Smartphone vietato attraversando la strada

Una delle norme più significative riguarda telefoni e dispositivi elettronici. Secondo il testo attualmente allo studio, sarebbe vietato utilizzarli mentre si attraversa la strada oppure quando si procede a piedi direttamente sulla carreggiata.

La limitazione non si applicherebbe invece sui marciapiedi. In pratica, consultare lo smartphone mentre si cammina sullo spazio riservato ai pedoni continuerebbe a essere consentito, mentre farlo durante un attraversamento potrebbe comportare una sanzione di 75 euro.

È prevista un’eccezione per le situazioni di urgenza.

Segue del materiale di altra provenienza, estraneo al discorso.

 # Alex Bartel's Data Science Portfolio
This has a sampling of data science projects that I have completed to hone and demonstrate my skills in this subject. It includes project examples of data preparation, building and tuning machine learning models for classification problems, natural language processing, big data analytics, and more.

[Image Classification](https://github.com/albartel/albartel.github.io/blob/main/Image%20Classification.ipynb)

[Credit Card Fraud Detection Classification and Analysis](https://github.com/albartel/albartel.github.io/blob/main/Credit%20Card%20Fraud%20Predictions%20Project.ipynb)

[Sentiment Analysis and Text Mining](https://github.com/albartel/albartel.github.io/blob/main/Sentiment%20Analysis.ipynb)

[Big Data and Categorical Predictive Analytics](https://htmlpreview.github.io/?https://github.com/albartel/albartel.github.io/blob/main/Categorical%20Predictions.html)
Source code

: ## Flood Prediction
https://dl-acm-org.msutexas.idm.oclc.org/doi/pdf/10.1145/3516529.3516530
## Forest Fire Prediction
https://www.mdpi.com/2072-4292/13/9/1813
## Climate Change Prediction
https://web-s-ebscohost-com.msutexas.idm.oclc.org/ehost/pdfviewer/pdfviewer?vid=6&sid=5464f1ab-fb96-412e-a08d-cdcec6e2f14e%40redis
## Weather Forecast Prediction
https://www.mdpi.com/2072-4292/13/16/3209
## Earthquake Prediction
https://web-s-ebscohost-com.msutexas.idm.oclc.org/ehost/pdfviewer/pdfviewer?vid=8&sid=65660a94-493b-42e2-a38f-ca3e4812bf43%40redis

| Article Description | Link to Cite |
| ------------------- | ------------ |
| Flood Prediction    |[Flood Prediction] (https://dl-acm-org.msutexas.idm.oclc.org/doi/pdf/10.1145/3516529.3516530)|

Resterebbe inoltre possibile telefonare attraverso il vivavoce oppure utilizzare auricolari, a condizione che non impediscano di percepire correttamente i rumori provenienti dall’ambiente circostante.

L’obiettivo è contrastare situazioni ormai frequenti, come attraversare continuando a scrivere messaggi, guardare video o leggere lo schermo senza controllare adeguatamente i veicoli in arrivo.

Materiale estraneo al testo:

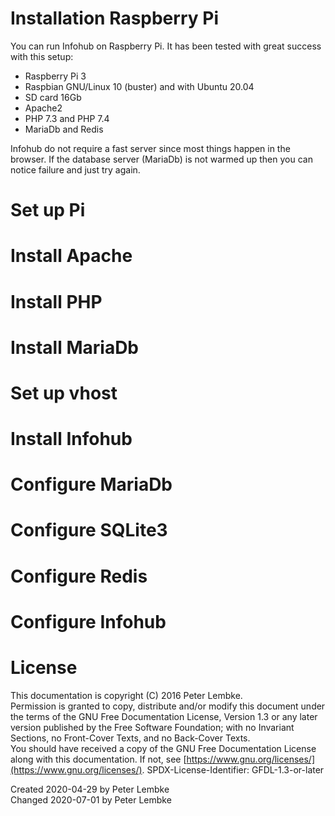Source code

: # Installation Raspberry Pi
You can run Infohub on Raspberry Pi. It has been tested with great success with this setup:

* Raspberry Pi 3
* Raspbian GNU/Linux 10 (buster) and with Ubuntu 20.04
* SD card 16Gb
* Apache2
* PHP 7.3 and PHP 7.4
* MariaDb and Redis

Infohub do not require a fast server since most things happen in the browser. If the database server (MariaDb) is not warmed up then you can notice failure and just try again.

# Set up Pi

# Install Apache

# Install PHP

# Install MariaDb

# Set up vhost

# Install Infohub

# Configure MariaDb

# Configure SQLite3

# Configure Redis

# Configure Infohub

# License
This documentation is copyright (C) 2016 Peter Lembke.  
Permission is granted to copy, distribute and/or modify this document under the terms of the GNU Free Documentation License, Version 1.3 or any later version published by the Free Software Foundation; with no Invariant Sections, no Front-Cover Texts, and no Back-Cover Texts.  
You should have received a copy of the GNU Free Documentation License along with this documentation. If not, see [https://www.gnu.org/licenses/](https://www.gnu.org/licenses/).  SPDX-License-Identifier: GFDL-1.3-or-later  

Created 2020-04-29 by Peter Lembke  
Changed 2020-07-01 by Peter Lembke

Il pedone dovrà controllare prima di attraversare

Le modifiche non riguardano soltanto lo smartphone. La proposta introduce indicazioni più stringenti anche sul comportamento da tenere prima di impegnare la carreggiata. Il pedone dovrebbe fermarsi prima dell’attraversamento e verificare che i conducenti dei veicoli in arrivo lo abbiano effettivamente visto. Non basterebbe quindi affidarsi automaticamente al proprio diritto di precedenza: bisognerebbe anche accertarsi che l’automobilista abbia percepito la presenza della persona e stia realmente rallentando o fermandosi.

Durante l’attraversamento sarebbe inoltre necessario mantenere una traiettoria prevedibile. Movimenti improvvisi, cambi repentini di direzione o altri comportamenti capaci di sorprendere chi guida potrebbero diventare oggetto di sanzione, fatta eccezione per le situazioni determinate da un pericolo o da una necessità. Anche in questo caso la multa indicata dalla bozza è pari a 75 euro.

Cambia il principio della responsabilità

Il nuovo impianto punta quindi a rafforzare l’idea che la sicurezza stradale dipenda dal comportamento di tutti. Gli automobilisti restano tenuti a prestare particolare attenzione agli utenti vulnerabili, ma anche chi si muove a piedi dovrebbe evitare condotte capaci di creare situazioni imprevedibili.

Il principio trova già riscontro nella giurisprudenza. La Cassazione ha riconosciuto che, in determinate circostanze, la responsabilità di un conducente può essere esclusa quando il comportamento del pedone risulta anomalo e talmente imprevedibile da rendere impossibile evitare l’investimento.

Le nuove disposizioni renderebbero quindi più espliciti alcuni obblighi di prudenza, introducendo anche conseguenze economiche per chi non li rispetta. Per il momento, comunque, le nuove multe non esistono: smartphone, attraversamenti e sanzioni da 75 euro fanno parte di un testo ancora in fase di elaborazione. Soltanto con l’approvazione definitiva si saprà quali misure entreranno realmente nel nuovo Codice della strada e quali, invece, saranno modificate o eliminate durante il confronto.